А в самих домах были низкие такие, как кофейные столики, печки — не помню принцип, по которому они работали, врать не стану… а только сидел ты на полу, на курпачах, ноги засовывал под этот столик и чувствовал тепло… Было замечательно! А стряпали многие во время войны на чем? На мангалке! Я, знаете, за свою жизнь бывал во многих местах, поездил по командировкам, но нигде больше такой народный агрегат не встречал. Сейчас опишу… Берется старое ведро и из него делается печка. Дырявятся по бокам два отверстия — одно для дров, другое — золу выгребать. Поверху — решетка из толстой проволоки. Чтоб железо не прогорело, изнутри ведро выложено обломками кирпича и обмазано глиной. На мангалках половина Ташкента всю войну варила и кипятила…
Вот что озадачивало у них с непривычки — туалет. Обычная пристройка в углу двора, с дыркой, чтоб сидеть на корточках, а у стенки — ведро, полное круглых глиняных камней. Если у русских в туалетах на гвоздике висели обрывки газет или листки из школьных тетрадей, то у узбеков, вот, камни использовались для этой нужды… Интересно, правда?… Мы, конечно, притаскивали свой материал для такого ответственного дела. Помню, в туалете мне попался лист из какого-то старого журнала, там была напечатана вредная белогвардейская поэма, называлась „Драма русскаго офицерства“, и внизу страницы: „Типография Г.А. Ицкина, въ Ташкента“. Взрослые не обращали внимания — чем подтирались, хозяева-узбеки тем более… А я просек что-то необычное, запретное… пацана запретным только помани! Приволок лист домой… И так мне отец за него по ушам навесил!.. Лично сжег на свечке! Да только поздно, поздно… память детская, само все в нее влетает… я уже наизусть много строчек знал, хотя не все. Представляете — даже сейчас начало помню. Там так:
Христосъ Всеблагій, Всесвятый, Безконечный
Услыши молитву мою.
Услыши меня, о Заступникъ Предвечный.
Пошли мне погибель, въ бою.
На родину нашу намъ нету дороги:
Народъ нашъ на насъ на же воссталъ,
Для насъ онъ воздвигъ погребальныя дроги
И грязью насъ всъхъ закидалъ.
Въ могилахъ глубокихъ безъ счета и меры
Въ своем и враждебныхъ краяхъ
Сномъ вечным уснули бойцы офицеры,
Погибшіе въ славныхъ бояхъ.
Но мало того показалось народу:
И вотъ, чтобъ прибавить могилъ,
Он, нашей же кровью купившій свободу,
Своихъ офицеровъ убилъ.
Ну и так далее, дальше уже не помню… Что за народ? Каких таких своих офицеров он убил? Когда все это стряслось? Взрослых я спрашивать опасался: шла наша собственная война, где героями были и солдаты, и офицеры… И долго мне смысл этой поэмы казался темным…

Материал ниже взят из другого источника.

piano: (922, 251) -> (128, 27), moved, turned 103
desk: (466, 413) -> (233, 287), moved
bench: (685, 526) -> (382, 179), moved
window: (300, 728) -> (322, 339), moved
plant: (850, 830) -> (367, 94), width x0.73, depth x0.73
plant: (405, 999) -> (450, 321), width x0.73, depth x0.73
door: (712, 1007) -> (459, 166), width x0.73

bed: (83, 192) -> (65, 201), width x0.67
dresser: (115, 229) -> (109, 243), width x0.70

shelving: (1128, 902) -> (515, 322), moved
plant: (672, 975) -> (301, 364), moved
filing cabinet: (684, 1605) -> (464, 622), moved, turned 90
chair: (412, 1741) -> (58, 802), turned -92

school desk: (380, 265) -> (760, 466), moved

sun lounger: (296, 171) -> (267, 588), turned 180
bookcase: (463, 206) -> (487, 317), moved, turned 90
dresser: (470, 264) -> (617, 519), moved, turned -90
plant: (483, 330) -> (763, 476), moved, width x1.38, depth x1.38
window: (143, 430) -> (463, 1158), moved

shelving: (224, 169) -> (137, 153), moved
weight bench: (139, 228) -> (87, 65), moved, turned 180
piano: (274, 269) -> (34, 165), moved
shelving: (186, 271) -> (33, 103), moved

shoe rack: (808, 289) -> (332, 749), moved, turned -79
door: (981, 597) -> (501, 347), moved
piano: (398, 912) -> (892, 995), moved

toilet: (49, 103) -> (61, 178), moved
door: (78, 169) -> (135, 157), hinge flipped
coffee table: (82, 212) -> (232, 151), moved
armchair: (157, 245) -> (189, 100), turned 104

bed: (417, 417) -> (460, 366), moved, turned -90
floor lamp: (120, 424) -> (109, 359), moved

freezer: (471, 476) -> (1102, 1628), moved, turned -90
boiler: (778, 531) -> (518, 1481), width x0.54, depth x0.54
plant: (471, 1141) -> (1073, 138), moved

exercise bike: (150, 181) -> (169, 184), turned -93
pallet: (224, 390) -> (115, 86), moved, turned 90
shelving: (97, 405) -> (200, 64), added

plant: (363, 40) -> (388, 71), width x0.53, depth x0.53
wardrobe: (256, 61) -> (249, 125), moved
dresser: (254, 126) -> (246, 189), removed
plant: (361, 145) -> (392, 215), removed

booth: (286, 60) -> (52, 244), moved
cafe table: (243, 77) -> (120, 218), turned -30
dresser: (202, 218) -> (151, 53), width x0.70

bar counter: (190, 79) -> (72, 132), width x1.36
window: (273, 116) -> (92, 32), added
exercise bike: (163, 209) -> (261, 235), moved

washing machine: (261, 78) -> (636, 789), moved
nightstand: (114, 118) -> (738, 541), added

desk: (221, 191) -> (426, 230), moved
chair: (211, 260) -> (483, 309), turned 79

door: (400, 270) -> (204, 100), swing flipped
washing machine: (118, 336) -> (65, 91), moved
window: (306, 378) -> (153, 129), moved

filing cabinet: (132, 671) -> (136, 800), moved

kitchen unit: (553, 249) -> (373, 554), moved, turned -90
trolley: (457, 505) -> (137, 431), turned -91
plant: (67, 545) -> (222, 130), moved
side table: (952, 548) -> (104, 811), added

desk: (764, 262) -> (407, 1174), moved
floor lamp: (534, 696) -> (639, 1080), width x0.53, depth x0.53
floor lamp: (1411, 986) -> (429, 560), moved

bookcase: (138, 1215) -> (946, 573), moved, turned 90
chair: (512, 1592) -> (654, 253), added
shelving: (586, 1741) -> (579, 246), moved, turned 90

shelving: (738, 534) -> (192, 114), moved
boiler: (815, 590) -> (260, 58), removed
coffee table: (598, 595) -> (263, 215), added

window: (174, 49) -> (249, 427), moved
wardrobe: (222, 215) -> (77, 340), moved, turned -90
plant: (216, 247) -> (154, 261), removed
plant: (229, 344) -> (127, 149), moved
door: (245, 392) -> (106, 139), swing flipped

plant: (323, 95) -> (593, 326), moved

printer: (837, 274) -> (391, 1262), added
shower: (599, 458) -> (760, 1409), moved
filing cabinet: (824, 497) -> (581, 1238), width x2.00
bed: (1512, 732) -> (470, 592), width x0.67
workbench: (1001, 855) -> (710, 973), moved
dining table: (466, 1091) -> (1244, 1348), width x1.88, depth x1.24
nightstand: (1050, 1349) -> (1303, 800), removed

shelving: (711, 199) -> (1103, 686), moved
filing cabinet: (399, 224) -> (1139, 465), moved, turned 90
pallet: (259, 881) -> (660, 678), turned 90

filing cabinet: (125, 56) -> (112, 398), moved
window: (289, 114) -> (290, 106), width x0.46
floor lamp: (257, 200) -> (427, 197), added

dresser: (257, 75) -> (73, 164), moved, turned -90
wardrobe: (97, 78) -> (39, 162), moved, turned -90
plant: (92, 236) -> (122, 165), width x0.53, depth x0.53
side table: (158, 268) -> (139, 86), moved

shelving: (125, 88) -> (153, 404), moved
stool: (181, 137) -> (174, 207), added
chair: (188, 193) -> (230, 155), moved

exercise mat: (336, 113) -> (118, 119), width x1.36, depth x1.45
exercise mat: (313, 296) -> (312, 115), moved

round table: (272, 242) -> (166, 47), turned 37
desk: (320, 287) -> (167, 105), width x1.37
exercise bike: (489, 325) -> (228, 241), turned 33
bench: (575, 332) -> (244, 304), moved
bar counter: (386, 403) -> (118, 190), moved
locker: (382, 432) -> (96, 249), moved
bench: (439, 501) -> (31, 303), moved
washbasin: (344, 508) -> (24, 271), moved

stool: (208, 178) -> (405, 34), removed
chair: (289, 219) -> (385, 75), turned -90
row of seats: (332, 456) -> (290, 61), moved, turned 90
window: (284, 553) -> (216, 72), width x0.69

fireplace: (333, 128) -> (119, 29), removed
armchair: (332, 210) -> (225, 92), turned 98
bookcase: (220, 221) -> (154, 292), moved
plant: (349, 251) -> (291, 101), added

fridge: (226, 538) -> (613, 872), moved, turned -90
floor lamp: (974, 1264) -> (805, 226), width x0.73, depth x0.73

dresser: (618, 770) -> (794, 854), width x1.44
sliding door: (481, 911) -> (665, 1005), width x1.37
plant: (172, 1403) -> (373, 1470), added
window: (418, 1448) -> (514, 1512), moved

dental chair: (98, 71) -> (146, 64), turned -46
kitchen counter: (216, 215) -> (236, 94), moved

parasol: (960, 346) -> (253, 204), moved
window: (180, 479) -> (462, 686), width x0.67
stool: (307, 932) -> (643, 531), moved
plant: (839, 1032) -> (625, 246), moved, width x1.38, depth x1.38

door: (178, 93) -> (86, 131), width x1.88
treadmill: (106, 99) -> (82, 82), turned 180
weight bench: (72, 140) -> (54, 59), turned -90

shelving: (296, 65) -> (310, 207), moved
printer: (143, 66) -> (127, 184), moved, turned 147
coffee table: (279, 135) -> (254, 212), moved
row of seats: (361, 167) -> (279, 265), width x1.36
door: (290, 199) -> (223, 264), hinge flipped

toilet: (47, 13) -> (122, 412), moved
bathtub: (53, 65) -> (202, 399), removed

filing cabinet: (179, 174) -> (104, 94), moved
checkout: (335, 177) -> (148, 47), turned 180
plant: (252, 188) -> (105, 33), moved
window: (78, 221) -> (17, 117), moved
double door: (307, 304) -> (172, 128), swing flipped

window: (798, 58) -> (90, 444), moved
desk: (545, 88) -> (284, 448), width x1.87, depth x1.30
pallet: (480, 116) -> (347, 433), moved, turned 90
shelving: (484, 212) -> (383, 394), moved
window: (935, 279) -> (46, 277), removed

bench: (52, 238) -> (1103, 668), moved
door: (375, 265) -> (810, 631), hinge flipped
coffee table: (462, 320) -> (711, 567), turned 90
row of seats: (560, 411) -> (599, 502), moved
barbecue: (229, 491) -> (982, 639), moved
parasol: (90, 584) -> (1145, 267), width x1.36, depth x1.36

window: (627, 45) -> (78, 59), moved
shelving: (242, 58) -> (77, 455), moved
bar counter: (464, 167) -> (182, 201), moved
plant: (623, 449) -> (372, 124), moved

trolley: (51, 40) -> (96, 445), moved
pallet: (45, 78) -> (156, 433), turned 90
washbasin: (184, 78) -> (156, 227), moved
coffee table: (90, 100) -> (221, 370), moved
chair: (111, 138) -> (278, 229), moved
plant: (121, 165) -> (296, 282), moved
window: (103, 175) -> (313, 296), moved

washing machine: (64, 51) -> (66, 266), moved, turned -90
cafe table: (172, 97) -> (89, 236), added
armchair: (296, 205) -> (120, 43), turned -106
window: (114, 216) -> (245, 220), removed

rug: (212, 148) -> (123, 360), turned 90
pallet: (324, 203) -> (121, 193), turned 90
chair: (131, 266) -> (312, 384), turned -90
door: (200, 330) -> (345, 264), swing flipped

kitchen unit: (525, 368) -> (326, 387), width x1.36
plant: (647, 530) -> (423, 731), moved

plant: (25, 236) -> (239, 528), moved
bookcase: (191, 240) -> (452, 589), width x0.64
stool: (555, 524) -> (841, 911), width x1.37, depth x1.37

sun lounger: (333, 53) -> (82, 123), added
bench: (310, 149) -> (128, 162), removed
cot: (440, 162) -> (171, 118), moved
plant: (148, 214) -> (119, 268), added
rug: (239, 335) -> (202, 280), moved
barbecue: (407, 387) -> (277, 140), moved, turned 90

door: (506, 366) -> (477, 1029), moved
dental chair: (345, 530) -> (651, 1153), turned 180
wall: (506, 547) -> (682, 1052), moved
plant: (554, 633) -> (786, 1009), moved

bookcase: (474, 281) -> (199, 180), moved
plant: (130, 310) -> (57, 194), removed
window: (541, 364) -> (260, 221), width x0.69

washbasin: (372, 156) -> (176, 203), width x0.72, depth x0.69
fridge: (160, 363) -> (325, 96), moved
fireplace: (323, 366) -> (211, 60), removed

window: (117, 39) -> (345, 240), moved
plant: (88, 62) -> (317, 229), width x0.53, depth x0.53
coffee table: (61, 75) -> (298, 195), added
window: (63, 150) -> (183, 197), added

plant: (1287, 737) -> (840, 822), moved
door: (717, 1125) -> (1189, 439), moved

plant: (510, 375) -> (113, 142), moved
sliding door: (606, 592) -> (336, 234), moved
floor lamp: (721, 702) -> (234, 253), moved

Да, так, Шейхантаур… там все было свое — парикмахерские, школы, Юридический институт, зубоврачебный кабинет, рынок… Даже кинофабрика — в ней еще немые фильмы снимались! И все жили скопом, как в кучу наваленные… По соседним дворам у нас много лепилось раскулаченных русских, старообрядцев, были татары, армяне, евреи… Во время войны эвакуированные жили даже в мечети, позже она была складом, а с возрождением национальной независимости… но этого я уже не знаю, это уже не при мне…
Ну и чайханы на каждом шагу… Узбекский мужчина без чайханы не может никак — это как для англичанина его клуб. Узбеки сидят в чайхане в чапанах — полосатых и синих ватных халатах, в чалмах, в тюбетейках… и весь день пьют чай, потеют… — им пот служит вентилятором, а чапан удерживает температуру тела в течение всего дня… Вековые народные традиции — так спасаются от жары… Но еще — и это тоже, никуда не деться, вековые традиции! — из темной глубины помещения всегда потягивает характерным запахом гашиша, по-ихнему — анаши… Восток без дурмана, говорил мой отец, что скупой без кармана.
Лет пять назад приезжал я уже отсюда, из Солт-Лейк-Сити, в Ташкент — взглянуть на свою первую школу… Ничего не узнал! Все перестроили; вместо милых ташкентских особнячков — какие-то циклопические сооружения псевдо-мавританского шика: купола, арки, мраморные гигантские площади под нещадным солнцем… Идешь к такому издали, думаешь — ну, это, наверное… парламент? Величественный, инопланетный, нечеловеческих пропорций… Театр на двадцать тысяч мест? Подходишь ближе, выясняется: какой-нибудь Дом моделей.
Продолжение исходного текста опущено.